In frog jumps, you do extend your legs.

What we do is a controled bounce. Your knees never get close to parallel, you stay in a pretty crouched position the whole time.

Imagine a little more clearance than skipping rope, contacted ground just a little more forward on the foot.

Kills the calves beyond belief.

I definitely was unable to do it for a year after my ACL surgery.

I am not a big fan of them, but I didn't object or ask for an explanation as to why we do them either.
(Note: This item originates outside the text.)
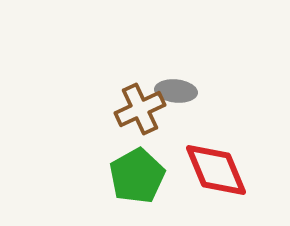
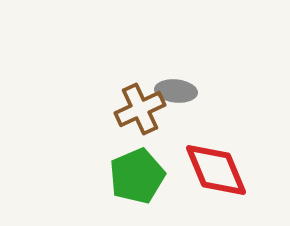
green pentagon: rotated 6 degrees clockwise
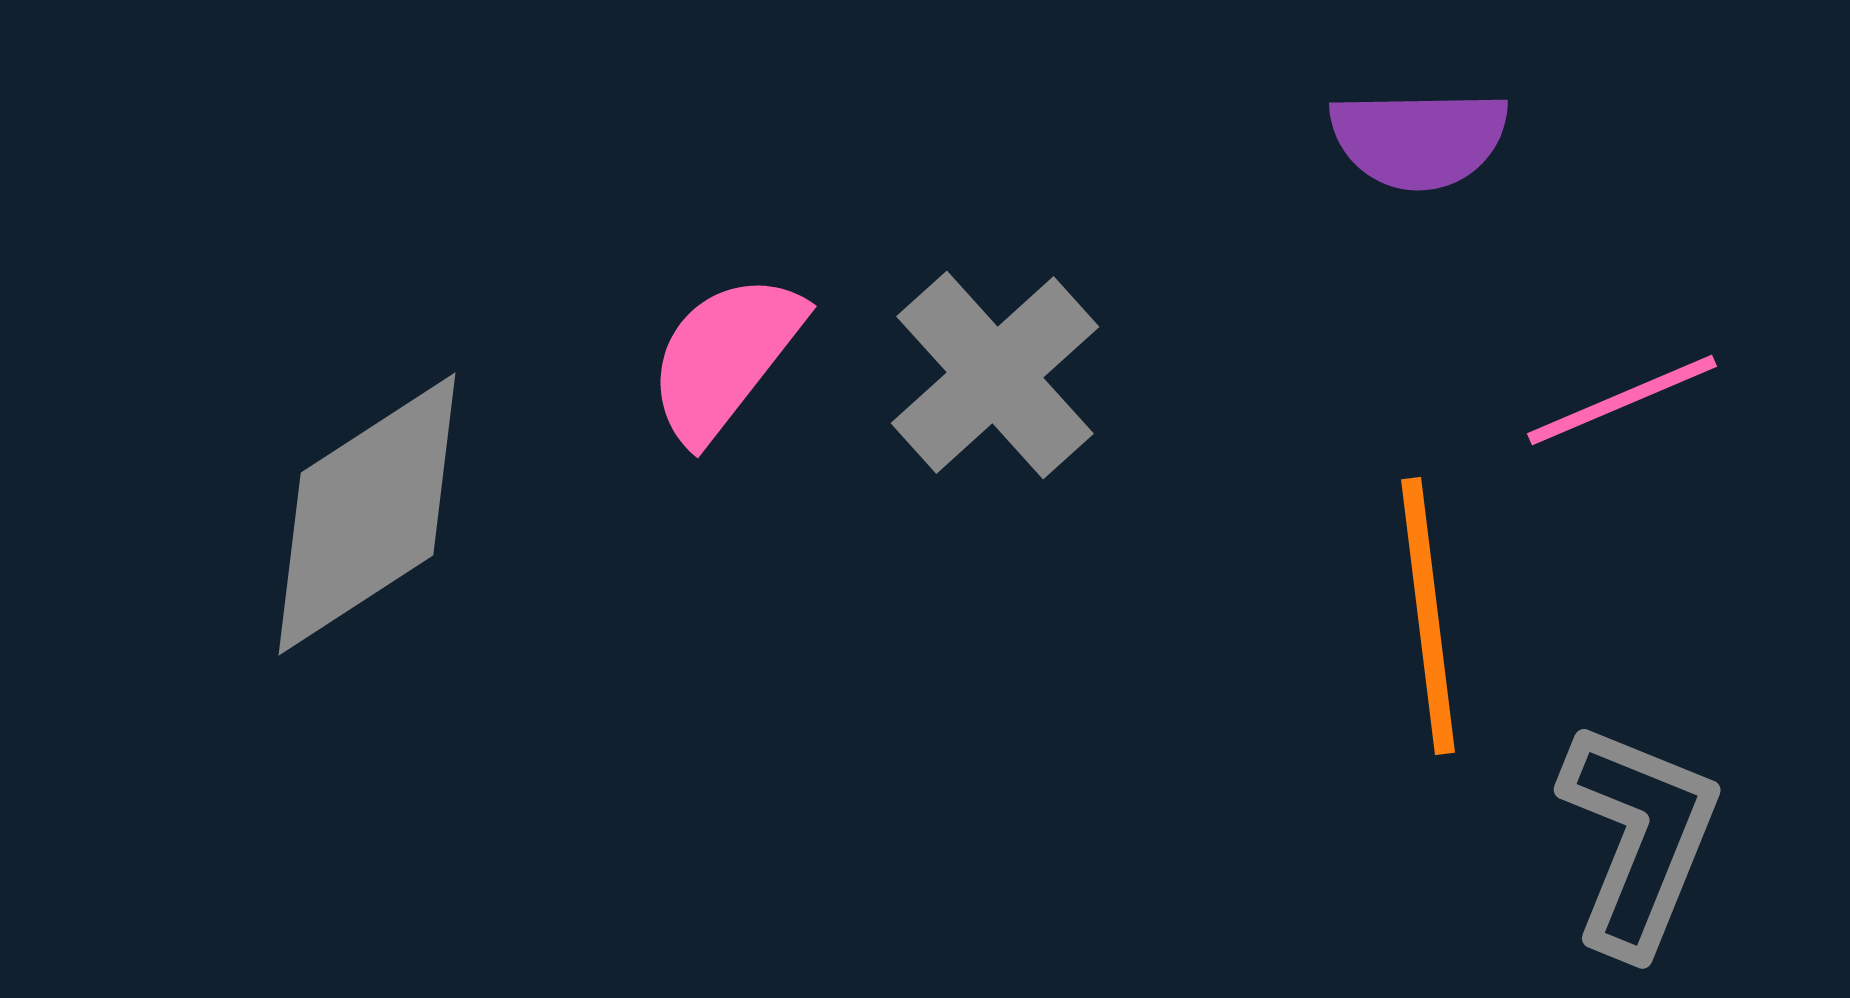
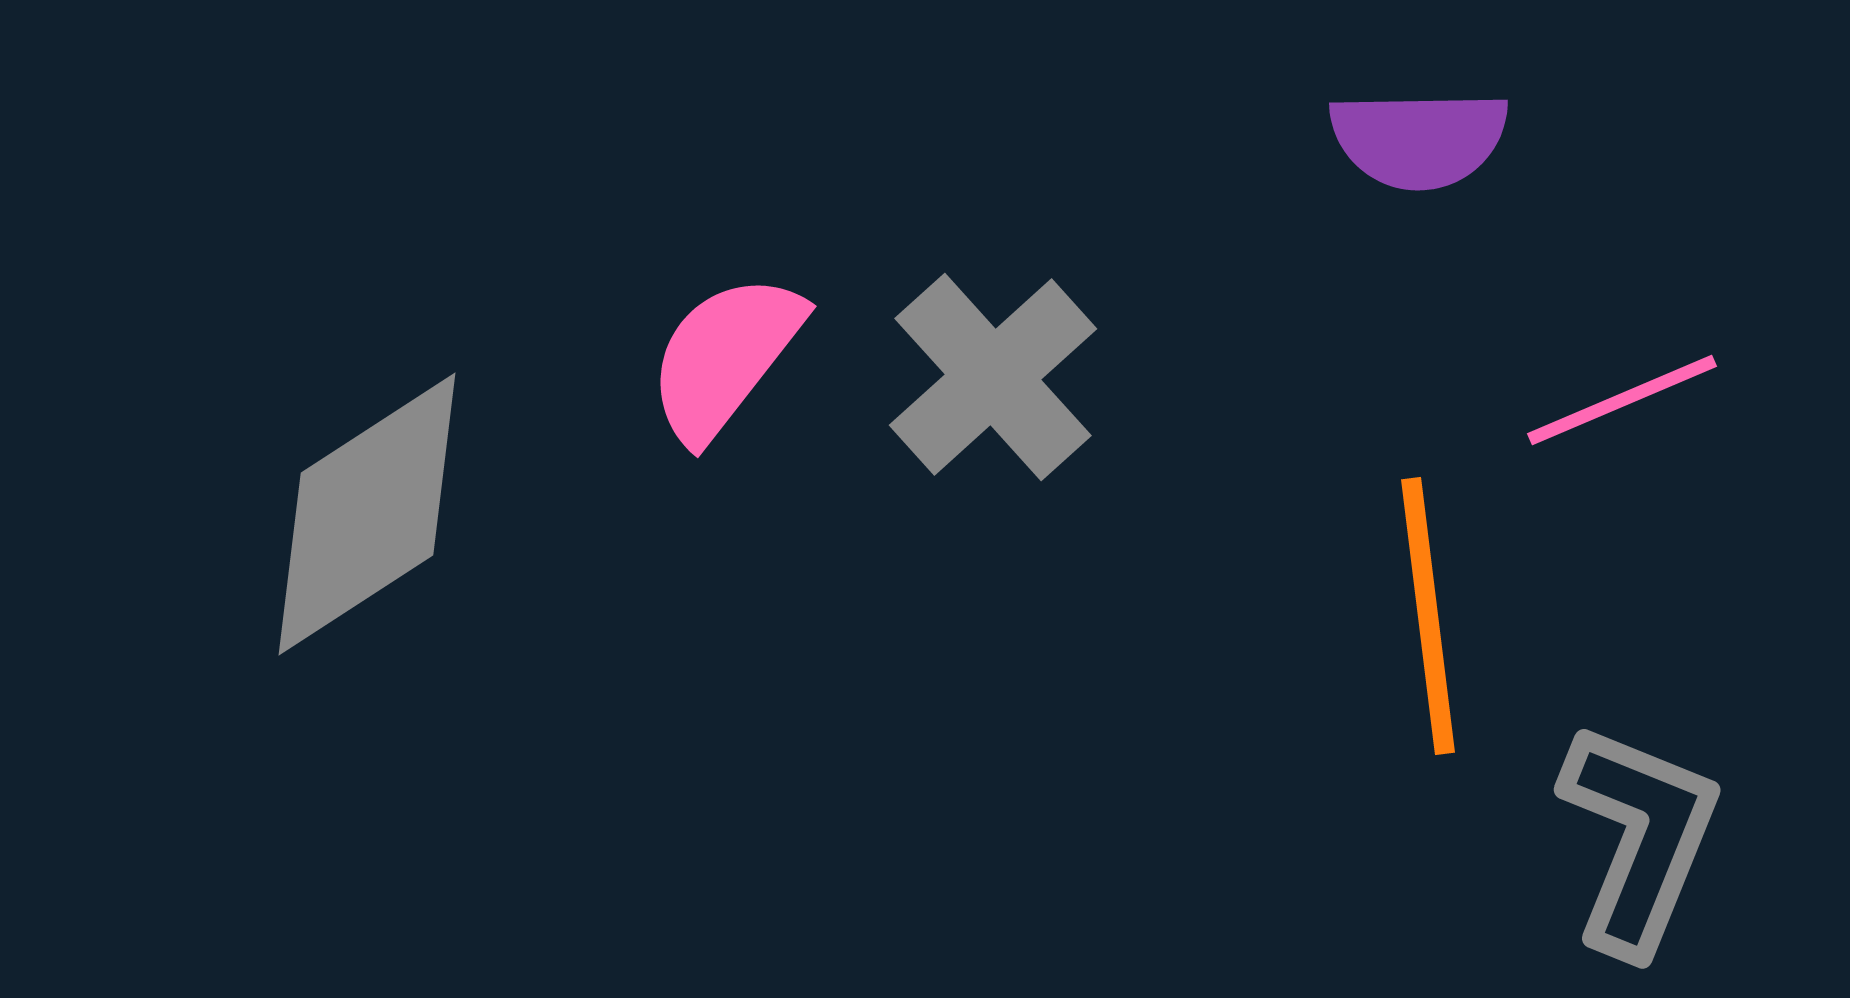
gray cross: moved 2 px left, 2 px down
In fact, I just chalked up that 120lb Thai dudes can do a whole lot more with less pain that a 6'3" 250lb dude with several surgeries in his past.

Of course, I am a whole lot fatter at the same weight, thus my "Help" thread.

I am trying to get back, I am trying to get the training diary thing going on USKickboxing, but I had some problems setting up an account.